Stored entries
◆ ◆ ◆ ◆ ◆

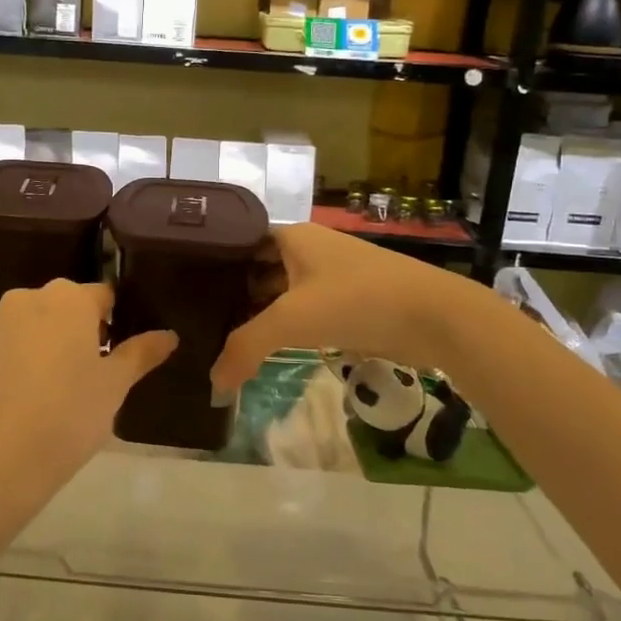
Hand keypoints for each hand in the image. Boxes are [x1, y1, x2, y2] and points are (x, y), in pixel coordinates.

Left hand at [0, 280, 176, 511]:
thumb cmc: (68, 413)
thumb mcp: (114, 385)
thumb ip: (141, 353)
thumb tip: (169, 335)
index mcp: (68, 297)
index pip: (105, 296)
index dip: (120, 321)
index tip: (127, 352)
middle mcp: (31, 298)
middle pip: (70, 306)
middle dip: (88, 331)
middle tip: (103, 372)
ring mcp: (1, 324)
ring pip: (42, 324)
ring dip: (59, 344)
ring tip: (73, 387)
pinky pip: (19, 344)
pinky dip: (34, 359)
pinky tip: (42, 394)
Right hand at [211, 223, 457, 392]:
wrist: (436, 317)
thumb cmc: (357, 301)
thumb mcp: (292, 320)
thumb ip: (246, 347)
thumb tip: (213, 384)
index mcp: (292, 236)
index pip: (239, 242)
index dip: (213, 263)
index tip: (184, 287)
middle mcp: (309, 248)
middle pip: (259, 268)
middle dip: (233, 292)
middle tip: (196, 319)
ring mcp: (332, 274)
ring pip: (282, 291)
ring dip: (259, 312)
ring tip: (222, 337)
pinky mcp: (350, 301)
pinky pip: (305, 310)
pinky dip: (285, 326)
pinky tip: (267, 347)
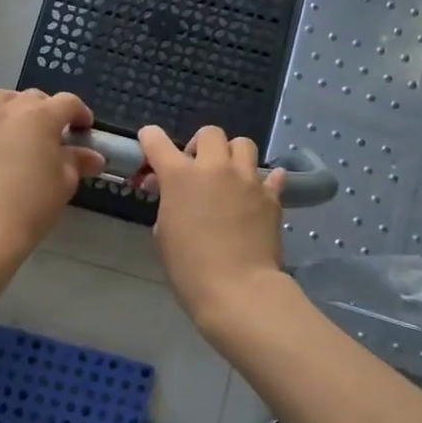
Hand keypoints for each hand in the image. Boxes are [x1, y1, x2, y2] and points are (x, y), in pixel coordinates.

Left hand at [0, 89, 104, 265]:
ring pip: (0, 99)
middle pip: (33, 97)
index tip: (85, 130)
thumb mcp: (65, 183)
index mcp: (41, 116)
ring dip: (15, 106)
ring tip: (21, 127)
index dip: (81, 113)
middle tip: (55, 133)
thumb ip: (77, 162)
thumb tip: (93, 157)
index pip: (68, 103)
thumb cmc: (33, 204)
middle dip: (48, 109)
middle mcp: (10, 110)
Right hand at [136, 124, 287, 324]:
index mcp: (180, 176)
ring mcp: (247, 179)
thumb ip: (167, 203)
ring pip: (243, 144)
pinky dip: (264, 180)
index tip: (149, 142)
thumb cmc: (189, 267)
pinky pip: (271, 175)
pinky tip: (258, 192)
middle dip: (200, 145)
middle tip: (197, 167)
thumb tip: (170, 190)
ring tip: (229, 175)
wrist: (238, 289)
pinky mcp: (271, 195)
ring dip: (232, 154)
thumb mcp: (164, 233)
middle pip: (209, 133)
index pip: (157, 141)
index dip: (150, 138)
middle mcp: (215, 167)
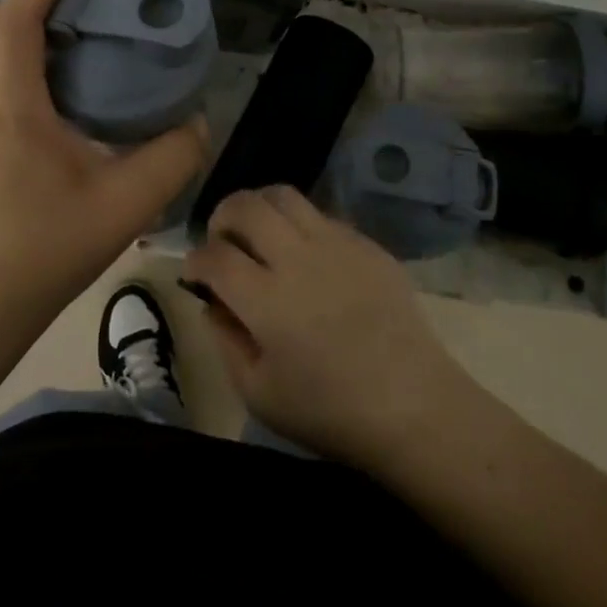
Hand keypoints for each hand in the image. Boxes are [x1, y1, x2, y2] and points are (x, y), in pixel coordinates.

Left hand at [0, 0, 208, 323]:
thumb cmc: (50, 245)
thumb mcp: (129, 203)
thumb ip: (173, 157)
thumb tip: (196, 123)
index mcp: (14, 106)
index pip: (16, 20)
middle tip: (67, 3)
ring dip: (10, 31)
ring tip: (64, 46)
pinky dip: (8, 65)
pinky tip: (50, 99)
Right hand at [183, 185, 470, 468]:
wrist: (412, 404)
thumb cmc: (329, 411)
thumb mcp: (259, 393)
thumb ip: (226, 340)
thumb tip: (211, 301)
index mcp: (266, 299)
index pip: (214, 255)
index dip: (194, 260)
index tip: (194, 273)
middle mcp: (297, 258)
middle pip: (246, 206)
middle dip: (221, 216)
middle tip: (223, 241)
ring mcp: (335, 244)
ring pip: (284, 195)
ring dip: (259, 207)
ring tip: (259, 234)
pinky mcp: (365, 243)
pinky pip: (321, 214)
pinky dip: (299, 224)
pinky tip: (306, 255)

◆ ◆ ◆ ◆ ◆

▶ REQUIREMENT
Once more, please print all the lines above exactly, without their pictures.

▶ RESULT
Hand keypoints for each hand in the image. Boxes are [x1, y1, x2, y2] and points are (x, y), in pixel coordinates.

Left hand at [0, 280, 176, 511]:
thumb cmc: (68, 413)
thumb mcp: (114, 385)
thumb ip: (141, 353)
thumb tip: (169, 335)
index mcp: (68, 297)
index pip: (105, 296)
index dip: (120, 321)
index tip: (127, 352)
middle mcp: (31, 298)
middle pip: (70, 306)
middle dip: (88, 331)
middle tip: (103, 372)
ring mcp: (1, 324)
ring pip: (42, 324)
ring dip: (59, 344)
ring tip: (73, 387)
pinky pip: (19, 344)
pinky dip: (34, 359)
pinky tip: (42, 394)
Right hand at [211, 223, 457, 392]:
wrist: (436, 317)
thumb cmc: (357, 301)
thumb mcp: (292, 320)
thumb ip: (246, 347)
thumb tip: (213, 384)
index mcp: (292, 236)
index pip: (239, 242)
index dip: (213, 263)
index tip: (184, 287)
middle mcp: (309, 248)
middle pip: (259, 268)
middle dip: (233, 292)
middle tip: (196, 319)
ring mcp: (332, 274)
ring pip: (282, 291)
ring dip: (259, 312)
ring tip: (222, 337)
pinky mcp: (350, 301)
pinky pip: (305, 310)
pinky dip: (285, 326)
pinky tip: (267, 347)
Hand keypoints for each hand in the image. Boxes are [x1, y1, x2, y2] and points are (x, y), in pixel coordinates.

Left hand at [0, 89, 104, 265]:
ring pip: (0, 99)
middle pip: (33, 97)
index tip: (85, 130)
thumb mcp: (65, 183)
index mcp: (41, 116)
ring dip: (15, 106)
ring tip: (21, 127)
index dip: (81, 113)
middle tip: (55, 133)
thumb ip: (77, 162)
thumb tip: (93, 157)
index pip: (68, 103)
thumb cmc: (33, 204)
middle dip: (48, 109)
middle mcp: (10, 110)
Right hand at [136, 124, 287, 324]:
index mcp: (180, 176)
ring mcp: (247, 179)
thumb ip: (167, 203)
ring pip: (243, 144)
pinky dip: (264, 180)
index tip: (149, 142)
thumb cmc: (189, 267)
pinky pip: (271, 175)
pinky tip: (258, 192)
middle dip: (200, 145)
middle tip: (197, 167)
thumb tip: (170, 190)
ring tip: (229, 175)
wrist: (238, 289)
pinky mcp: (271, 195)
ring dip: (232, 154)
thumb mcp: (164, 233)
middle pip: (209, 133)
index pip: (157, 141)
index dip: (150, 138)
middle mcp: (215, 167)
Hand keypoints for each hand in the image. Boxes are [x1, y1, x2, y2] and points are (x, y), in pixel coordinates.

Left hand at [0, 0, 208, 323]:
thumb cmc: (50, 245)
thumb mcp: (129, 203)
thumb ip: (173, 157)
thumb tip: (196, 123)
index mcp: (14, 106)
index pip: (16, 20)
middle tip: (67, 3)
ring dip: (10, 31)
ring tip: (64, 46)
pinky dip: (8, 65)
pinky tip: (50, 99)
Right hand at [183, 185, 470, 468]:
wrist: (412, 404)
thumb cmc: (329, 411)
thumb mcp: (259, 393)
thumb ip: (226, 340)
thumb tip: (211, 301)
index mcp: (266, 299)
index pip: (214, 255)
index dip: (194, 260)
index tip: (194, 273)
middle mcp: (297, 258)
middle pip: (246, 206)
middle dip: (221, 216)
middle tip: (223, 241)
ring mcp: (335, 244)
ring pip: (284, 195)
ring dip: (259, 207)
ring tip: (259, 234)
pinky mcp: (365, 243)
pinky pip: (321, 214)
pinky dip: (299, 224)
pinky tip: (306, 255)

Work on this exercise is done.